Monday the 26th of December is, or used to be anyway, celebrated in certain mostly British parts as Boxing Day, a day for giving a present or a gratuity to those who do all the usual and routine jobs that keep civilization — or one’s manor and estates — merrily churning along. ’Tis the day for a sort of holiday “thank-you” to those who haul away the dunnage, battle the crabgrass, and deliver the morning Picayune Gazette.

Those who help the several dozen inhabitants of Matinicus Island get work done know that nothing required of our manor and estates is even remotely usual or routine. The island has many to thank, and in particular, to thank for their indulgence.

We are the people who call up Penobscot Island Air and ask, “Do you think it’s going to be flyable on Thursday? No, I don’t want to make a reservation for a flight, not yet. I just need to know if it’ll be decent weather before I call and see if I can get a dentist appointment. I’ll call you back.”

The poor dispatcher gets off the phone, rolls her eyes, and thinks, “What am I, the weather bureau? Am I supposed to be writing them down for a flight or not?”

We’re the people who then tell the receptionist at said dentist’s office that “We have no idea whether we’ll be able to make a week from Tuesday at 9 o’clock.” It’ll be about the aviation weather or sea conditions, and no forecast more than about 36 hours out is worth a fig. I am in the middle of National Weather Service “Skywarn” and Weather Spotter training, and I say that is a meteorologist’s technical term: not worth a fig. 

So, thank you to all the veterinarians, optometrists, dentists, and other non-emergency medical providers who put up with our inability to keep a schedule. Thanks also to the emergency providers who hold our hands over the telephone, such as the nurses and physicians on duty at Pen Bay Medical Center’s emergency department when I call up from somebody’s bedside, me as the EMT, they as the person not feeling well, and outside, a raging gale making transportation impossible or at least more painful than the illness in question. We realize it is not normally the way of doctors to give advice without actually seeing their patient. We thank you all.

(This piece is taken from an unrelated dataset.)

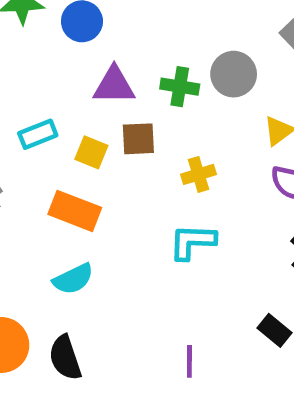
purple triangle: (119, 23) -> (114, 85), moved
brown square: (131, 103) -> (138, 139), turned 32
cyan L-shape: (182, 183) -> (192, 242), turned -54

On this day of thanks to laborers, professionals, and the entire cast of These Are the People in Your Neighborhood, a la Mr. Rogers, let me offer a nod of gratitude to those with iron stomachs who, never having claimed to be of the maritime trades, ride our ferries in order to make much-needed deliveries. The guys from Viking Lumber come to mind, and there are others, truckers and contractors who ride the two hours out across the bay and two hours back, sometimes taking quite a pounding, sometimes rolling in a sickening sideways torsion, sometimes in an icy bath like as to give a man pneumonia. It isn’t fun. We know that. Thank you. Really.

Among these seagoing deliverymen we would like especially to thank the people at Maine Energy in Northport, not only for making the trip four times a year to deliver propane, but for not laughing right in our faces when we described how we still need the old-style hundred-pound exchange cylinders.

We’d like to offer a special salute to the two fellows from Environmental Projects, Inc. who just happened to be on Matinicus running the annual Household Hazardous Waste collection day last summer when a hose fitting in the powerhouse failed and a mess of diesel fuel ended up all over the concrete floor of the station. The EPI guys spent hours on their hands and knees mopping up diesel fuel, and boy, were we ever lucky that they were around, they being professionals at that sort of thing. Thanks also to those on the mainland who helped by sending us extra oil-sorbent pads, including Rockland Public Safety, Knox County Emergency Management, and the flying service.

Big thanks are due the helpful folks who work for large governmental and corporate entities, and by that I mean those who are helpful despite — not because of — their employers. Not everybody nurtures a warm sentiment toward the postal service or the Department of Transportation or FEMA or any phone company in the abstract. But there are individual human beings among the minions who know the convoluted systems of their agency. These unsung heroes cut through bureaucracy, decipher jargon, spell out acronyms, and skip over needless layers of formality to help get problems solved. They could easily get in trouble with the higher-ups if I put names in the paper, so hopefully they know who they are. Thank you.